Autism, ADHD, and Down Syndrome: What the Research Shows

Down syndrome, autism, and ADHD can each occur on their own, but they also co-occur more often than many families realize. Understanding this overlap helps ensure a child or adult gets support for everything actually going on, not just the diagnosis that was identified first.

Down syndrome and autism together

Autism is recognized as one of the conditions that can co-occur with Down syndrome, and research suggests the overlap is meaningful enough that clinicians working with Down syndrome should actively screen for autism rather than assuming behavioral or communication differences are fully explained by Down syndrome alone. Some research has found that autism symptoms in people with Down syndrome are closely associated with co-occurring intellectual disability specifically, though scientific understanding of exactly how these three things interact is still developing, and more research is genuinely needed.
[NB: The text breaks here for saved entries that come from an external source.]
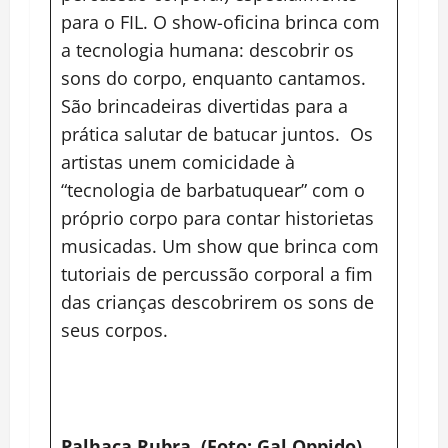
para o FIL. O show-oficina brinca com
a tecnologia humana: descobrir os
sons do corpo, enquanto cantamos.
São brincadeiras divertidas para a
prática salutar de batucar juntos. Os
artistas unem comicidade à
“tecnologia de barbatuquear” com o
próprio corpo para contar historietas
musicadas. Um show que brinca com
tutoriais de percussão corporal a fim
das crianças descobrirem os sons de
seus corpos.
Palhaça Rubra (Foto: Gal Oppido)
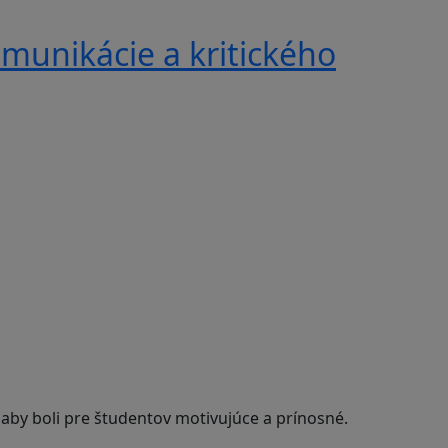
munikácie a kritického
 aby boli pre študentov motivujúce a prínosné.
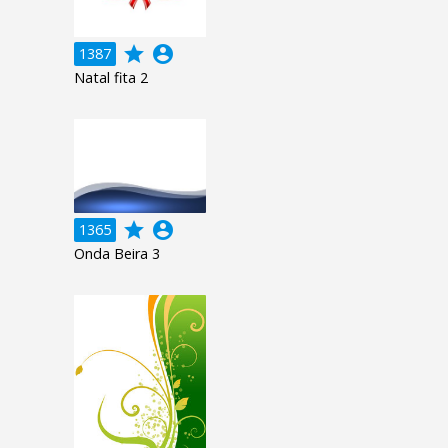
grade
account_circle
1387
Natal fita 2
grade
account_circle
1365
Onda Beira 3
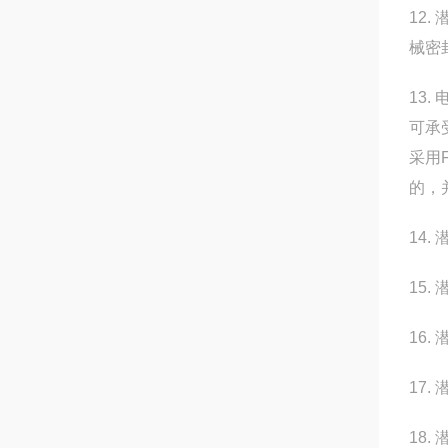
12
械密
13
可承
采用
的，
14
15
16
17
18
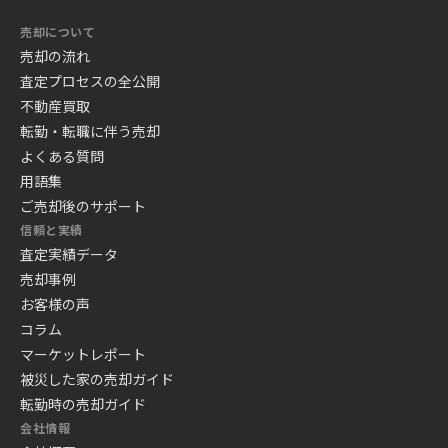
売却について
売却の流れ
査定プロセスの全公開
不動産買取
転勤・転職に伴う売却
よくある質問
用語集
ご売却後のサポート
信頼と実績
査定実績データ
売却事例
お客様の声
コラム
マーケットレポート
被災した家の売却ガイド
転勤時の売却ガイド
会社情報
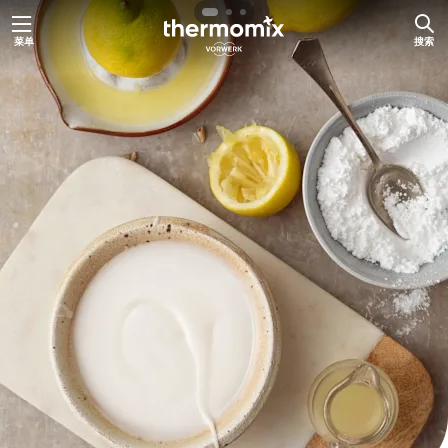
跳
菜单
搜索
至
内
容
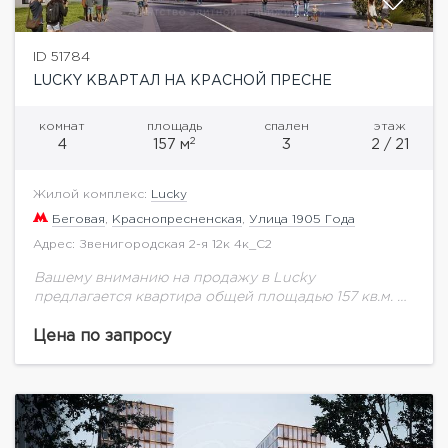
ID 51784
LUCKY КВАРТАЛ НА КРАСНОЙ ПРЕСНЕ
комнат
площадь
спален
этаж
2
4
157 м
3
2 / 21
Жилой комплекс:
Lucky
Беговая
,
Краснопресненская
,
Улица 1905 Года
Адрес: Звенигородская 2-я 12к 4к_С2
Вашему вниманию на продажу в Lucky
предлагается квартира общей площадью 157 кв.м. на
2 этаже.Высота потолков 3 м. В зеленом и
благоустроенном Пресненском районе, всего в
Цена по запросу
200...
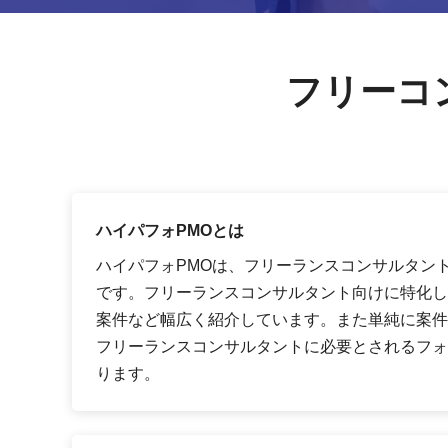
フリーコ
ハイパフォPMOとは
ハイパフォPMOは、フリーランスコンサルタン
です。フリーランスコンサルタント向けに特化し
案件など幅広く紹介しています。また単純に案件
フリーランスコンサルタントに必要とされるフォ
ります。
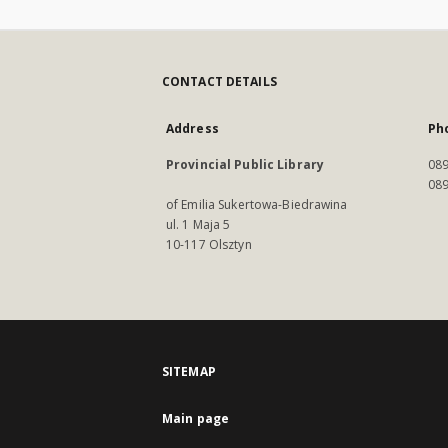
CONTACT DETAILS
Address
Ph
Provincial Public Library
089
089
of Emilia Sukertowa-Biedrawina
ul. 1 Maja 5
10-117 Olsztyn
SITEMAP
Main page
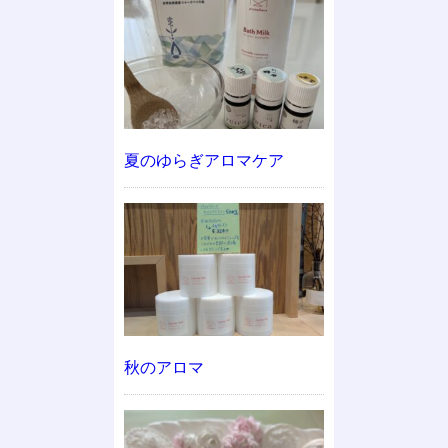
夏のゆらぎアロマケア
秋のアロマ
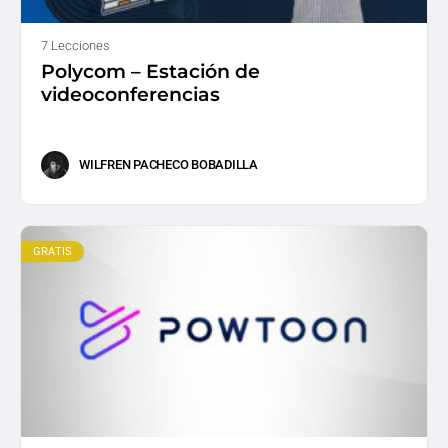
7 Lecciones
Polycom – Estación de
videoconferencias
WILFREN PACHECO BOBADILLA
GRATIS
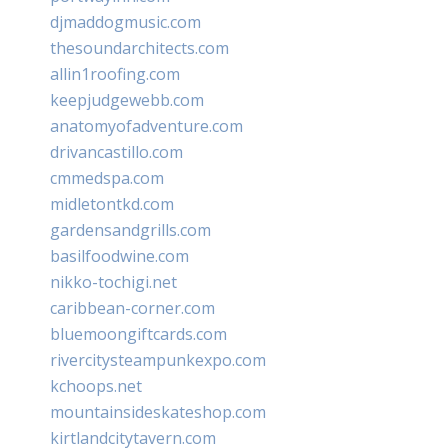
djmaddogmusic.com
thesoundarchitects.com
allin1roofing.com
keepjudgewebb.com
anatomyofadventure.com
drivancastillo.com
cmmedspa.com
midletontkd.com
gardensandgrills.com
basilfoodwine.com
nikko-tochigi.net
caribbean-corner.com
bluemoongiftcards.com
rivercitysteampunkexpo.com
kchoops.net
mountainsideskateshop.com
kirtlandcitytavern.com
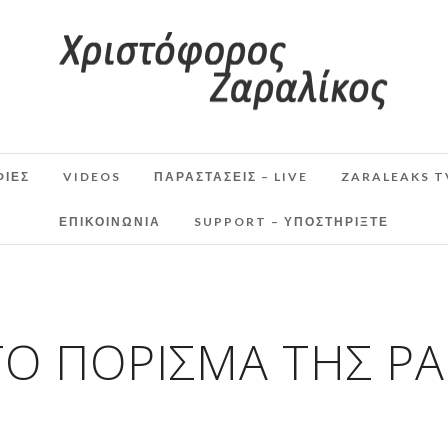
ΦΙΕΣ
VIDEOS
ΠΑΡΑΣΤΆΣΕΙΣ – LIVE
ZARALEAKS T
ΕΠΙΚΟΙΝΩΝΙΑ
SUPPORT – ΥΠΟΣΤΗΡΊΞΤΕ
ΤΟ ΠΌΡΙΣΜΑ ΤΗΣ ΡΑ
Why autism can be harder to identify alongside Down syndrome

Some traits associated with Down syndrome, certain social and communication patterns, repetitive behaviors, can overlap with traits used to identify autism, making it harder for clinicians to separate the two without specific training in both conditions. This is part of why a missed or delayed autism diagnosis is a real risk for children who already have a Down syndrome diagnosis; professionals and families alike may attribute every difference to Down syndrome alone, when autism may also be present and would benefit from its own specific supports.

Signs that may indicate autism alongside Down syndrome

  • A significant loss of previously gained skills (regression), rather than a gradual, expected developmental pace
  • Repetitive behaviors or intense, narrow interests that go beyond what is typical even accounting for Down syndrome itself
  • Social communication differences that seem more pronounced than what’s typically expected with Down syndrome alone
  • Significant sensory sensitivities or sensory-seeking behavior

None of these signs alone confirms autism, but if you notice a pattern, it’s worth specifically requesting an autism-focused evaluation, separate from Down syndrome’s own developmental monitoring.

Getting an accurate evaluation

Look for an evaluator with specific experience assessing autism in children who also have Down syndrome or another intellectual or developmental disability, since standard autism assessment tools were not always developed or validated with this specific population in mind. A general developmental pediatrician with broad experience across both conditions is often a strong starting point if a specialist combining both isn’t immediately available.

Why getting both diagnoses right matters

A child with both Down syndrome and autism may benefit from supports specifically designed for autism, structured communication strategies, sensory accommodations, predictable routines, in addition to supports already in place for Down syndrome. Missing the autism piece means missing an entire category of support that could genuinely help.

This is true for ADHD too

ADHD is also recognized as occurring at meaningfully higher rates in people with Down syndrome than in the general population. The same principle applies: attention, impulsivity, or activity-level differences shouldn’t be automatically attributed to Down syndrome alone without considering whether a separate, treatable ADHD diagnosis might also be present.

Key words to know

Down syndrome (Trisomy 21): A genetic condition caused by an extra copy of chromosome 21, associated with a distinct set of physical and developmental characteristics.

Regression: A meaningful loss of previously gained skills, which can be a signal worth evaluating further rather than simply expected developmental variation.